Husky Boys' Dickies
WTF texts Josey, and I text back OMG. We had to tell Maggie what LOL
meant– it's not Lots Of Love, though that almost always fits. Major
emailed LMAO when I assumed his inbox gets dealt with by an underling,
some undergrad, assumed it was Major's minor who invited me to read but
"can not pay much sum of monies." Sum of Monies? I emailed back.
Who wrote this? Your assistant's a Nigerian prince? WTF.
For a while we just played with these, joking, like I tried on
Wicked when I moved to Boston, called Lisa Liser, pizza pizzer, said
Fucken, wicked, pissah, dood. But before you know it, it's part
of how you talk, how I talk, fucken guy. Dude. When my ex
student saw me she said Sick a dozen times, amazed, delighted, meant
it's super I've moved back, and, whoda thunk it, come in to her cafe.
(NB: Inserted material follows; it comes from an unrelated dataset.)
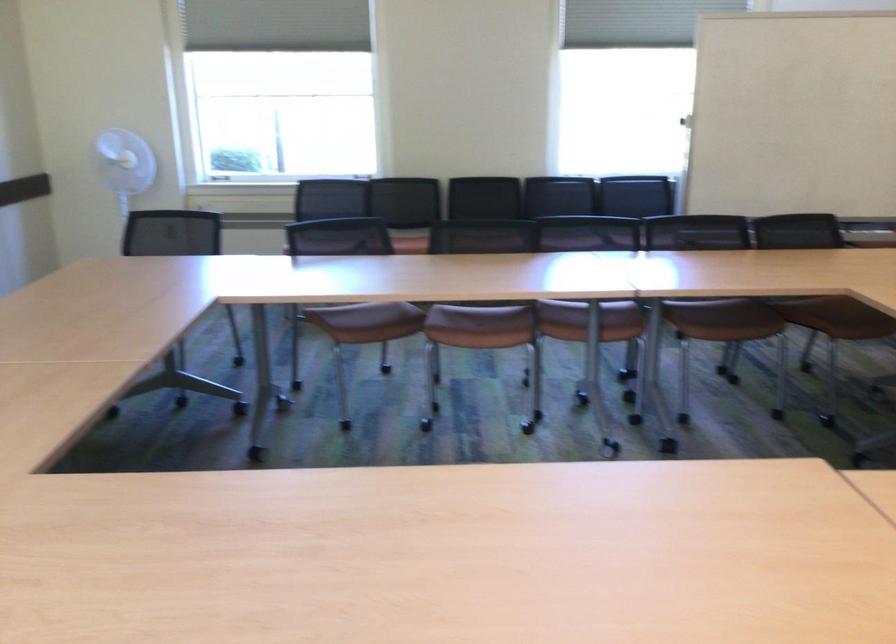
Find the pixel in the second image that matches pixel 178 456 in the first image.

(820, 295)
She checked out Josey, my instant street cred. Josey bought new pants
for work with a cell phone pocket; the cell phone pocket pants
are Husky Boys' Dickies, which I can't get enough of, laugh every time
I think of them, or try to name them out loud. Josey wears
Husky Boys' Dickies. My darling, my husky, my husky little boy.
Hey, Husky, we say, around the house, just waking up, just bumping
into each other en route from basement to garden to kitchen. Hey,
Husky, do you want coffee? Hey Husky, Hey Bunny, Hey Hon.
When I'm helping my students translate Sappho's Fragments 1 and 31,
I get them to make a list of many-colored things, so they don't feel stuck
with colorful throne. One girl can't think of anything but Skittles. Terrific, I tell her,
you're breaking product placement ground. Then I ask them to think of voices
they love, the voice of someone they love. It's hard to describe a voice, but
I ask them each to try, put his or her beloved in the place of Sappho's, make her
theirs, more real than just sweet-voiced and lovely-laughtered. You have
three minutes. Get something down, I tell them, some adjective or comparison,
even if you just write the same word over and over again. 5:47 p.m. on a Wednesday,
me saying Do your best and You could just say husky husky husky husky husky.